Scripture for the Day: Zechariah 1:1-6
In the eighth month, in the second year of Darius, the word of the Lord came to the prophet Zechariah son of Berechiah son of Iddo, saying: 2The Lord was very angry with your ancestors. 3Therefore say to them, Thus says the Lord of hosts: Return to me, says the Lord of hosts, and I will return to you, says the Lord of hosts. 4Do not be like your ancestors, to whom the former prophets proclaimed, ‘Thus says the Lord of hosts, Return from your evil ways and from your evil deeds.’ But they did not hear or heed me, says the Lord. 5Your ancestors, where are they? And the prophets, do they live for ever? 6But my words and my statutes, which I commanded my servants the prophets, did they not overtake your ancestors? So they repented and said, ‘The Lord of hosts has dealt with us according to our ways and deeds, just as he planned to do.’

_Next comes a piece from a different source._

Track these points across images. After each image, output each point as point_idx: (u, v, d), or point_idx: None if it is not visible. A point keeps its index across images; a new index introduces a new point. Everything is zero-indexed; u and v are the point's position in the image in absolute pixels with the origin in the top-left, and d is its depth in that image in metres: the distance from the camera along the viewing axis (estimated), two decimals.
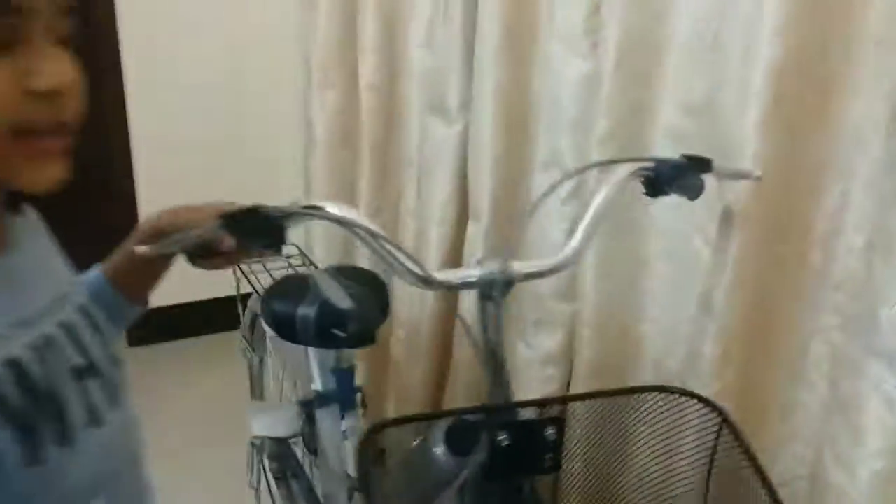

The Lord was very angry with your ancestors. The Lord was very angry at my ancestors?
Do not be like your ancestors. Do not be like my ancestors?
Wow. If I read this passage from Zechariah as if it’s all about me, personally, I’m offended. How dare you tell me not to be like my mother and grandmother and father and uncle, who fought to integrate churches and schools and communities and lift up marginalized communities in a time in the South when it was even more dangerous for a white person to do so than now?
While we’re at it, if this passage is all about me, why do I need to repent from the sins of my ancestors? Yeah, there were people in my extended family who resisted the gospel my closest relatives were preaching. But why do I need to repent from that? I didn’t do those things.
But, as much as I would like for everything to be about me, it’s not.
This passage is about a particular context with particular people in a particular time and place. The prophet Zechariah is fulfilling his role to call people’s attention to future consequences of past and present action. He is also fulfilling the prophetic role to set people’s sight on a future that God is working on, and in which they have a role.
Here, Zechariah is calling the people’s attention to God’s desires as they go forth to rebuild the Temple. He is calling the people not to repeat their ancestors’ sin. He is calling the people to remember and follow God’s words and statutes. He is calling the people to rebuild a Temple that will not look like the old one at all, but whose splendor will far outweigh the old one, not necessarily in looks but in spiritual depth. He is calling the people to build a new dwelling-place for God within themselves so that when they rebuild the new structure, it is filled with people who follow God’s law, people in whom God dwells.
Zechariah is calling people’s attention to the sin of their ancestors, not because the present generation is actively repeating those mistakes, but perhaps because the present generation is just as susceptible to falling into the same sin. Perhaps because the present generation is not aware of just how susceptible they are.
Yes, some my ancestors fought to bring their church congregation, their friends, and their communities out of the sin of segregation. Some of them even had to repent from their own sin of racism before becoming anti-racist. I am in the generation after my ancestors of the 1940s and 50s. I am part of the first generation of my family that by and large (not all, but many) never wanted anything to do with racial inequity to begin with.
But again, it’s not about me.
It’s not about you (2nd person singular), either.
It’s about us.
It’s not about an individual. It’s about generations of people, the people of the past, the now, and the not yet. God knows that we are susceptible to falling back into the sin of previous generations. We still have to choose actively, every day, to turn against the sins of our ancestors. We still are susceptible to the same temptations of using power and privilege to the disadvantage of others. We still must teach God’s word and God’s law to the generations to come.
Sometimes, what we romanticize about the metaphorical temples of the past is not what God envisions for our future. When what we remember as prosperity for us may have created adversity for others. We have all participated in something that perpetuates injustice. We have all refused, at one time or another, to participate in the building of justice.
And now, something is once again dismantling the metaphorical temples of the past. And in the midst of it all, God is reminding us to keep turning away from the sins of our ancestors.
As we sift through the rubble of the dismantled temples of our past, may we see a future in which God is building a dwelling-place within each of us, within our generations, within our communities, and within our world. May we build that dwelling-place together, with God, and one day see the completion of God’s peaceable realm on earth.